You brain hurts trying to make logical sense of the world and you have to regard Upside Down less as a science-fiction film and more as a fantasy film. On the other hand, you are constantly being amazed at Juan Solanas’s visuals. Extraordinary images like vistas of city streets where other entire cities hang upside down in the sky in the parallel world; cocktails where the glass is turned upside down and filled with reverse liquid that tries to escape upwards; ballrooms where parties are seen dancing on both the floor and the ceiling; an office building where there are rows and rows of cubicles filled with people on both the floor and ceiling and where objects are passed back and forth between floors; an interview where Jim Sturgess must sit in an elevator chair that rises up from the floor so that he can sit upside down at near-ceiling height to be questioned by boss James Kidnie at his desk; the extraordinary image of Jim Sturgess diving into the water Up Top and kicking off his weights to explode out of the water and into the sky, flying through it to land into the waters of Down Below.
It is a superbly designed world and with some fantastic effects.
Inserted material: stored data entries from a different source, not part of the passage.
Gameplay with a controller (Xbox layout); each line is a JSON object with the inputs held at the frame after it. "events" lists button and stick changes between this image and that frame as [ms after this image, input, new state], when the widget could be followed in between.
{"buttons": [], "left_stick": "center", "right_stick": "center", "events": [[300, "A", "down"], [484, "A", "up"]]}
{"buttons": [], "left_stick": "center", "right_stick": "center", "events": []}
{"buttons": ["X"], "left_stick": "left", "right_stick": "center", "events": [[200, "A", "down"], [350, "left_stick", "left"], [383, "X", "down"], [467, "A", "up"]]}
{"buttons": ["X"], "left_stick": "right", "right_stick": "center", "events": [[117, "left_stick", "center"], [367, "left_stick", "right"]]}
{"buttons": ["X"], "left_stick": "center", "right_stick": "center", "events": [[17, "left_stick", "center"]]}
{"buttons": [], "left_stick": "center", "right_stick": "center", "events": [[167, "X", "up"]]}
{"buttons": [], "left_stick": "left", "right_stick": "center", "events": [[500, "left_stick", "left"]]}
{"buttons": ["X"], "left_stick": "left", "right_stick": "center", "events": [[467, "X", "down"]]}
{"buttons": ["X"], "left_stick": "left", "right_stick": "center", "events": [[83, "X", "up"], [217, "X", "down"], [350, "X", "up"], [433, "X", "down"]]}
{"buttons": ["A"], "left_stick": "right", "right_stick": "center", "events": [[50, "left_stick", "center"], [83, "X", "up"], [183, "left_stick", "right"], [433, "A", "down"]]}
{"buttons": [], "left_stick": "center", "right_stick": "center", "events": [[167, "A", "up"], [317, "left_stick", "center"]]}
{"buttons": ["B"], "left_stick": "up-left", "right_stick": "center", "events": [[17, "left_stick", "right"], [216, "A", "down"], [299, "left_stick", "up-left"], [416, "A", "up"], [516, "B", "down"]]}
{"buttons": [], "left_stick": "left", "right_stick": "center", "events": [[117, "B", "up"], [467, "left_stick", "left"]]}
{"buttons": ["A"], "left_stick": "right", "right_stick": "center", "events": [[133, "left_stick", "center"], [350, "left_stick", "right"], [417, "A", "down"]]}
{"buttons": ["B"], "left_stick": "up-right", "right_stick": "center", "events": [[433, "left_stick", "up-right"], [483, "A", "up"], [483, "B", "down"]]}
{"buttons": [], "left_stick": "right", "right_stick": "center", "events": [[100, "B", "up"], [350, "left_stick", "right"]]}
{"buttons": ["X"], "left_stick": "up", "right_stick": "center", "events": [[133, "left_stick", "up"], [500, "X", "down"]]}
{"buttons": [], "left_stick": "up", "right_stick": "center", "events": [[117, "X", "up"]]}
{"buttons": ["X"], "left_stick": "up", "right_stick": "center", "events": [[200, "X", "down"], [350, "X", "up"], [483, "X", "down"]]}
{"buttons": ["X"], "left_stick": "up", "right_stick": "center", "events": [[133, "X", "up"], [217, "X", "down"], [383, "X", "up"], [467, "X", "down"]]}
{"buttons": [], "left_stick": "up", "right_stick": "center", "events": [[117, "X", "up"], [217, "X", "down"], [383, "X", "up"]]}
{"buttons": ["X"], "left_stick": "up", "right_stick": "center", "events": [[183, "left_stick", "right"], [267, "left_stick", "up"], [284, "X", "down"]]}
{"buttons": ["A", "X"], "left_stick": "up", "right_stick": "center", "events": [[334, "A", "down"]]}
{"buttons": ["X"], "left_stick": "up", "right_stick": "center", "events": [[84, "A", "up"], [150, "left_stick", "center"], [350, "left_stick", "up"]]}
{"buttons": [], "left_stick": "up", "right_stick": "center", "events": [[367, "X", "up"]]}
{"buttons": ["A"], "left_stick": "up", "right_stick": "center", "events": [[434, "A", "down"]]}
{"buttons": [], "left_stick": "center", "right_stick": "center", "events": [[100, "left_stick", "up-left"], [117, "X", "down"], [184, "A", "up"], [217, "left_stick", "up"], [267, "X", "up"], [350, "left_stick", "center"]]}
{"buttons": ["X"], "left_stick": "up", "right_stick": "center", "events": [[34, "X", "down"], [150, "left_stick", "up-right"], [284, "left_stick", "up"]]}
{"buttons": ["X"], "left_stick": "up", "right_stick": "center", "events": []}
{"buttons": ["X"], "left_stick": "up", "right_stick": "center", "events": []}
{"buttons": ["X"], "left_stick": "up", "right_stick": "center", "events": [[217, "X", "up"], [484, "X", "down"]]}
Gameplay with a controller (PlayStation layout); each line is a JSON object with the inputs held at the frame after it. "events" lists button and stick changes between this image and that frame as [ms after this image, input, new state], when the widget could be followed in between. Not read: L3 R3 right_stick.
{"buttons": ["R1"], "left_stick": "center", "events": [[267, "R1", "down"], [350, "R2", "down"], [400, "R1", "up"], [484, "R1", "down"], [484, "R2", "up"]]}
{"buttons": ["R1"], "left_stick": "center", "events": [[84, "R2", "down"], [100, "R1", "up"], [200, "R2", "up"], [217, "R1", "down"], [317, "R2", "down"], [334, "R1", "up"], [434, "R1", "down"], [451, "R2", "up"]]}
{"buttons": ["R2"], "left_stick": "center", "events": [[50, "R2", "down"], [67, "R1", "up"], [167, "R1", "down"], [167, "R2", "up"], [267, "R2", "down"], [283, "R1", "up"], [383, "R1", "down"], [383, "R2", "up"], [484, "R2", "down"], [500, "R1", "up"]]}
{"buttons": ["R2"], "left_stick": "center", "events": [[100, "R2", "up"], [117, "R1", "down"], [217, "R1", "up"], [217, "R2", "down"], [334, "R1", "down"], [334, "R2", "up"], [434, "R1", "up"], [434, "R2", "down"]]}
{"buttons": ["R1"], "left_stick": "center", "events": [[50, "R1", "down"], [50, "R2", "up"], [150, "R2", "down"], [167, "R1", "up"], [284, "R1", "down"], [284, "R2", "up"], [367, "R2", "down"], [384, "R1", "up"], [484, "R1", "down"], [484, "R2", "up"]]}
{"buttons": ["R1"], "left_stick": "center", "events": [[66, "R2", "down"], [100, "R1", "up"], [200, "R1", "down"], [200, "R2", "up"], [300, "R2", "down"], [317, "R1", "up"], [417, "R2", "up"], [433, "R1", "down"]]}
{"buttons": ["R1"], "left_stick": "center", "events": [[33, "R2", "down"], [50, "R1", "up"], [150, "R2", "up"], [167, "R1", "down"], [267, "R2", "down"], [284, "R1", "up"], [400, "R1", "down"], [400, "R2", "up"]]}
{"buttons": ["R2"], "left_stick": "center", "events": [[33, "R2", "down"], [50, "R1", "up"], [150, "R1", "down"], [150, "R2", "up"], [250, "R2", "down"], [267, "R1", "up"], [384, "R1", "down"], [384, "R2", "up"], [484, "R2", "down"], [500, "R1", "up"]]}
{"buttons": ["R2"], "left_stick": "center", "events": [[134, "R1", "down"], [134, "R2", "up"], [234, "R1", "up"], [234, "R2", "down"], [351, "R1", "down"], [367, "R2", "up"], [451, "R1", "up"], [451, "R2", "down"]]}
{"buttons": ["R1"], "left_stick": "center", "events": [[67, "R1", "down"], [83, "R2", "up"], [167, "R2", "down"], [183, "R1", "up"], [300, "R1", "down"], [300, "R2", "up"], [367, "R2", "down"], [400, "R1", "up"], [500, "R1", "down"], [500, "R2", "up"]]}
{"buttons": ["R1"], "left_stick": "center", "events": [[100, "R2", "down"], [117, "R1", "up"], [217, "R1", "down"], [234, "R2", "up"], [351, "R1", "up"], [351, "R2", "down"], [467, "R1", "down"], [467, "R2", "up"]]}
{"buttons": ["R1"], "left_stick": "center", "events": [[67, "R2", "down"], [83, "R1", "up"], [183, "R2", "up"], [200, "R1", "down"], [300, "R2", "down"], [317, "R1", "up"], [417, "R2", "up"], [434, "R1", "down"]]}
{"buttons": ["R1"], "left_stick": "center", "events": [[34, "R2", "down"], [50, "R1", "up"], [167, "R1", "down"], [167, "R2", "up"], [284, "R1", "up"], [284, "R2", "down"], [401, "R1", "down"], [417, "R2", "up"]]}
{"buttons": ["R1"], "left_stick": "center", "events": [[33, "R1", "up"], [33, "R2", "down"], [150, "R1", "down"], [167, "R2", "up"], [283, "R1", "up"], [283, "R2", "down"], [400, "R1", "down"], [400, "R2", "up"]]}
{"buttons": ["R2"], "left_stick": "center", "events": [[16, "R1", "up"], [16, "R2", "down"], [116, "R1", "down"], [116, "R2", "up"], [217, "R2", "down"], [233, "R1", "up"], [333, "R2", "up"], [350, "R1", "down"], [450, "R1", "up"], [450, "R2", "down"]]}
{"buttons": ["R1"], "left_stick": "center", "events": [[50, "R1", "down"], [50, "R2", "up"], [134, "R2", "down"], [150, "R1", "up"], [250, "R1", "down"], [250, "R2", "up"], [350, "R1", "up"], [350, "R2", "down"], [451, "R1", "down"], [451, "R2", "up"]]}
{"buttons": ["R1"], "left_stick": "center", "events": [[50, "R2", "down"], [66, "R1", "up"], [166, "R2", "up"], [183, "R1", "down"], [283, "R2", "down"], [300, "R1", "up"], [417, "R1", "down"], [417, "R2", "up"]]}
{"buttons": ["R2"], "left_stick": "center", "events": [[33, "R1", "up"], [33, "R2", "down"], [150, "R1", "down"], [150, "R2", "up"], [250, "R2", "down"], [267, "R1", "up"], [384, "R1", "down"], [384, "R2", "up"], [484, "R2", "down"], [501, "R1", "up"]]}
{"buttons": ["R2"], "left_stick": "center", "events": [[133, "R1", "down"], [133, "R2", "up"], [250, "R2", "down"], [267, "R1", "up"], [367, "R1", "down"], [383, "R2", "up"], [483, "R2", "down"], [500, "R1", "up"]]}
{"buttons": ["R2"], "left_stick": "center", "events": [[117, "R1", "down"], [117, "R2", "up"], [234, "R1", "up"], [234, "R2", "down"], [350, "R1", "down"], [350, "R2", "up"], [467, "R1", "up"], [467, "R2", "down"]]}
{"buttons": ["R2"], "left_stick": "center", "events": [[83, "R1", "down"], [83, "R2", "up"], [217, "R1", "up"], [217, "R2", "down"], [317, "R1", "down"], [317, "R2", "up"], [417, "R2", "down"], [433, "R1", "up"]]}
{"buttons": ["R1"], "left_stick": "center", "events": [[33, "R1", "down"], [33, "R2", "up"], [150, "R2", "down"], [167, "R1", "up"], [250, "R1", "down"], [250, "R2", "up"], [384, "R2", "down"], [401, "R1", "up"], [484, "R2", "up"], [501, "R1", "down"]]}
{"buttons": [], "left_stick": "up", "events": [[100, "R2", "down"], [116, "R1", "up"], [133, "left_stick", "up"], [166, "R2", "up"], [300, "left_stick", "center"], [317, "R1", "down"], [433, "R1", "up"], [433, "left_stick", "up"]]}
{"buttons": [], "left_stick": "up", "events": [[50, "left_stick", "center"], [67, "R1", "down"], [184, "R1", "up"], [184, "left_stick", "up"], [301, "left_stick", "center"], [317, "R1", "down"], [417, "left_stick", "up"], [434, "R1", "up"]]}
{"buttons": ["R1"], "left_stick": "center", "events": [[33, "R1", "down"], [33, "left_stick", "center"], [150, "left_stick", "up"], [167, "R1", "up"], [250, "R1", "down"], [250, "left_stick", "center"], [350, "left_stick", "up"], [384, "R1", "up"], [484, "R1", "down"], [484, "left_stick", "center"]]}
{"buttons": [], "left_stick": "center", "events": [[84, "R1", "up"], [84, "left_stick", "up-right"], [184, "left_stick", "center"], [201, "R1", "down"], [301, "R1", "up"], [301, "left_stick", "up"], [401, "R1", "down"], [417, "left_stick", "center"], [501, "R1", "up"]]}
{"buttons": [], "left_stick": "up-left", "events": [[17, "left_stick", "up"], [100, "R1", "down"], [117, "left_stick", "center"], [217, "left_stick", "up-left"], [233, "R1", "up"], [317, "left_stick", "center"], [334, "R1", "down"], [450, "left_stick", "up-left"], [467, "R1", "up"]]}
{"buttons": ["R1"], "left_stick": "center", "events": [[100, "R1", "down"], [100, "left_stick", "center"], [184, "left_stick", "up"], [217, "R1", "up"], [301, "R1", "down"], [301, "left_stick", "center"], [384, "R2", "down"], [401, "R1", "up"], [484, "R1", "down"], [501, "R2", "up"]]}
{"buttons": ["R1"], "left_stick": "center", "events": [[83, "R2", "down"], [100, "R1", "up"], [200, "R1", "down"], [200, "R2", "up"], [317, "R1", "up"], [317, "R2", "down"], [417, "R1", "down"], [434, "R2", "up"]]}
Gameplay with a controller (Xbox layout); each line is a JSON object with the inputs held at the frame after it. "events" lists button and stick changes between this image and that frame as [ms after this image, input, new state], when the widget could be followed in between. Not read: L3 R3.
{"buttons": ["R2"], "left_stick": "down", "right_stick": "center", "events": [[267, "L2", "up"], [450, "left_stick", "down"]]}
Like all good science-fiction, even if it is bad science, the film takes a premise and has fun exploring the logical parameters of the world, how people there live and the contortions and logical complications that might ensue. The story itself is a fairly standard one of forbidden romance, which fails to particularly set anything alight, while the film goes out on a frustratingly abrupt and out-of-the-blue last minute happy ending. Not to mention that the film arbitrarily throws in amnesia as a romantic plot device and then equally arbitrarily writes it out again.
Not long after, the same premise of a topsy-turvy world with two different cultures living with reversed gravity and the forbidden romance that occurs between a boy and a girl of either world was conducted, albeit with slightly more scientific rationale, in the anime Patema Inverted (2013).